[Dataset entries]
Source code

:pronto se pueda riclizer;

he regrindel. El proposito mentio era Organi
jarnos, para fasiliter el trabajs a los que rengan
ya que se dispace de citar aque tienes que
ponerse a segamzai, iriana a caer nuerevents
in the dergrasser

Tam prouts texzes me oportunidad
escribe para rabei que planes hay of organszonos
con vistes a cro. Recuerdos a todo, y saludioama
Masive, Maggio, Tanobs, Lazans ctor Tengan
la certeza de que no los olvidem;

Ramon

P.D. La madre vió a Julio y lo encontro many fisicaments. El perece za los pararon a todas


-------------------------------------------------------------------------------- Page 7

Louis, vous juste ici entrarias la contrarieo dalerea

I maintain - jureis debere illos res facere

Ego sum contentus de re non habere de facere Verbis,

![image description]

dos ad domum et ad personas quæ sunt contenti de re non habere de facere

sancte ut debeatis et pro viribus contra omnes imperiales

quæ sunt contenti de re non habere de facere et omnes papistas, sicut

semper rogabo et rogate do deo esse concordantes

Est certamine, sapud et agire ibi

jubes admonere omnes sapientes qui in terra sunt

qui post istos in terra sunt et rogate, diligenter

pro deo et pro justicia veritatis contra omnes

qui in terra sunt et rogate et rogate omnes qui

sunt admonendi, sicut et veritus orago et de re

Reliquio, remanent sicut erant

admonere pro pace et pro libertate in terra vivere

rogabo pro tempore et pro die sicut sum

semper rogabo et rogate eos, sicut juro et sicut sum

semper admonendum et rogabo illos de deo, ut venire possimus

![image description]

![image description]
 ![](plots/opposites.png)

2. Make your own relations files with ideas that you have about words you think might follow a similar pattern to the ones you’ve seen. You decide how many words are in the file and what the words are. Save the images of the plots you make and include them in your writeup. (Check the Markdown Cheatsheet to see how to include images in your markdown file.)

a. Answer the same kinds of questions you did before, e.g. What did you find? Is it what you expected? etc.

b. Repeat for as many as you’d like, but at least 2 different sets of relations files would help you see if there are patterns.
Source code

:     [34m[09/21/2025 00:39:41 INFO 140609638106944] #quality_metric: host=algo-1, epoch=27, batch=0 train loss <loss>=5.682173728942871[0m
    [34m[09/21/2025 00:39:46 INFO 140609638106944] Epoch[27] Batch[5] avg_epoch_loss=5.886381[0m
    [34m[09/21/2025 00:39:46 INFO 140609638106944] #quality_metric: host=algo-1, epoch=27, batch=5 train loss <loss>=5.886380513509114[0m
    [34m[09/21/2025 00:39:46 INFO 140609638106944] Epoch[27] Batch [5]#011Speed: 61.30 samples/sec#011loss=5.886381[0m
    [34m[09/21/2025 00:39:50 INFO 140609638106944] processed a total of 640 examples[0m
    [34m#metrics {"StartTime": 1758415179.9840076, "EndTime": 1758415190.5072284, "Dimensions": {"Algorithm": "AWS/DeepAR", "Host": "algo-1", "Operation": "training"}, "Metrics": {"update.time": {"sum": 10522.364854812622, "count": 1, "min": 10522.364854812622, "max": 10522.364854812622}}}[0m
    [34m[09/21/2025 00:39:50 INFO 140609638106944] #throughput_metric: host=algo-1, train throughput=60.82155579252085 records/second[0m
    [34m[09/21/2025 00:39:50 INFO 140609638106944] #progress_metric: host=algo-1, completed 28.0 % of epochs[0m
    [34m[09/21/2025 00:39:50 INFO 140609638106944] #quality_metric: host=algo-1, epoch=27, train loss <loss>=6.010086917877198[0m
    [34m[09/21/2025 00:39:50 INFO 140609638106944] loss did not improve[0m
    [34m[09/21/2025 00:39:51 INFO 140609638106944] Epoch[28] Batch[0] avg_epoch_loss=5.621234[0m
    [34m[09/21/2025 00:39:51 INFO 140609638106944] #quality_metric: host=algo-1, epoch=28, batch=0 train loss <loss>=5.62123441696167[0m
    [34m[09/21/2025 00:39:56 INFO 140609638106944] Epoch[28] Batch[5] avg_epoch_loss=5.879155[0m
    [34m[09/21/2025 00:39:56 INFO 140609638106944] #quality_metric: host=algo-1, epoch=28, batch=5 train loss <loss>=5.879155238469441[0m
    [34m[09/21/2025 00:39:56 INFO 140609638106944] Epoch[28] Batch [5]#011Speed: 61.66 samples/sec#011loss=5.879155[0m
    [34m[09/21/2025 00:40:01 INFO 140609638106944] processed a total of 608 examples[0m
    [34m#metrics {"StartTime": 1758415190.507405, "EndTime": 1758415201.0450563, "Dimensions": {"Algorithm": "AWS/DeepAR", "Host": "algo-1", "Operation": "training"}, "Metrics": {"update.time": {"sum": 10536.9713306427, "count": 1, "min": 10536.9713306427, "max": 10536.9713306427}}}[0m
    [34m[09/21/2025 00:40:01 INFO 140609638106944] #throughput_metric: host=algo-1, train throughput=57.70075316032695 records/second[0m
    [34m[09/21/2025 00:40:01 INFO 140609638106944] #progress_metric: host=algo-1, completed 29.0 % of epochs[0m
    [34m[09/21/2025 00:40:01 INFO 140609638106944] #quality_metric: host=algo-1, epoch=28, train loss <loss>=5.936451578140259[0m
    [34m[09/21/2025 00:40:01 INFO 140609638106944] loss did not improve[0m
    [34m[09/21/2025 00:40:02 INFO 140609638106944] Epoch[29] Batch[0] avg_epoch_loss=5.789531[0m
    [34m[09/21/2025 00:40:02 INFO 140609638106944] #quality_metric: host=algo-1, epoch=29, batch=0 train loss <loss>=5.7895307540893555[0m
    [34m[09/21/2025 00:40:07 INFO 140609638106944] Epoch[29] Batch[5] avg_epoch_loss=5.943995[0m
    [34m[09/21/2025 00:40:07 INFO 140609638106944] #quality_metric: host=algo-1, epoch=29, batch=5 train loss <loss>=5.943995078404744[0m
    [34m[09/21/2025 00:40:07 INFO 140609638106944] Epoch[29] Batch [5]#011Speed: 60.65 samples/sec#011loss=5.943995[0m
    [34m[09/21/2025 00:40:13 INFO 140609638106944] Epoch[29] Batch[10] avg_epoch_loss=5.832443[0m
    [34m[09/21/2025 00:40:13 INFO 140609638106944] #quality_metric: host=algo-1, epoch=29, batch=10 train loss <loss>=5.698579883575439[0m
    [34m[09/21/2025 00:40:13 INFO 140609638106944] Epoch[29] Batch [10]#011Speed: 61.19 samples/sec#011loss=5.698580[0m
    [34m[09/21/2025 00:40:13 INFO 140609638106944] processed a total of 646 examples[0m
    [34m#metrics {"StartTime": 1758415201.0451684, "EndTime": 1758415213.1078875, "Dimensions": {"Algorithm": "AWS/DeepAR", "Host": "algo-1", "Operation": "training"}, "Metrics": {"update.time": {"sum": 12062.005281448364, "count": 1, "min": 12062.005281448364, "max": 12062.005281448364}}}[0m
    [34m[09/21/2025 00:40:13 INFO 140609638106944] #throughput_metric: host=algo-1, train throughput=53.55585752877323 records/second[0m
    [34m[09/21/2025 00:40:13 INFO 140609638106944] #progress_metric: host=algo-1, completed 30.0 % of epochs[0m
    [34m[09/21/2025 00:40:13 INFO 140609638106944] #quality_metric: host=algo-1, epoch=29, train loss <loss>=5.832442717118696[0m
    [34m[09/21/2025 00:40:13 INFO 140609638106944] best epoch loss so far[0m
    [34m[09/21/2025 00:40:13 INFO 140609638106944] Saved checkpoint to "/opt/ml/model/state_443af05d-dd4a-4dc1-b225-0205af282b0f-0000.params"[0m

| Work task |
Please copy every line of the records above in which "completed" appears.

| Written reply |
    [34m[09/21/2025 00:39:50 INFO 140609638106944] #progress_metric: host=algo-1, completed 28.0 % of epochs[0m
    [34m[09/21/2025 00:40:01 INFO 140609638106944] #progress_metric: host=algo-1, completed 29.0 % of epochs[0m
    [34m[09/21/2025 00:40:13 INFO 140609638106944] #progress_metric: host=algo-1, completed 30.0 % of epochs[0m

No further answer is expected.